Internal Infrastructure of Boundary Scan
To provide boundary-scan capability, IC manufacturers incorporate additional logic into their devices, including scan cells that connect to external pins. These scan cells form an external Boundary Scan Shifter (BSR) combined with support for a JTAG Test Access Port (TAP) controller. This allows engineers to test integrated components as easily and efficiently as stand-alone chips on a circuit board.
Also, these designs are commonly found in Verilog or VHDL libraries, where the burden of additional logic is minimal, yet the payoff in improved test efficiency is substantial.

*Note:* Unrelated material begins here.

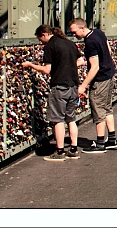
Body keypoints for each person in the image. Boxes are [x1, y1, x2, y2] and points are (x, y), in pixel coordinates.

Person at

The Importance of Testing and Debugging
During the testing process, designers drive signals into the circuit according to different test vectors and check whether the output response is as expected. This process can use the EXTEST instruction to check the interconnection between chips, and can also use the INTEST instruction to test the internal logic of the chip.
By combining the BSDL and the design's "netlist", test applications can be automatically generated, which is particularly effective in high-end commercial JTAG test systems.
Such test systems can also benefit non-test-related applications, such as programming of various types of flash memory. As today's on-board components become increasingly dense, the existence of this technology is undoubtedly a great help to designers.
The Future of Boundary Scan
The potential for JTAG and boundary scan continues to grow. As the demands on embedded systems increase, the testing and debugging capabilities provided by boundary scan will become increasingly important. BSDL can not only enhance test coverage, but also accelerate product time to market and improve market competitiveness.
How many potential challenges are there in the field of electronic design waiting to be solved by boundary scan technology?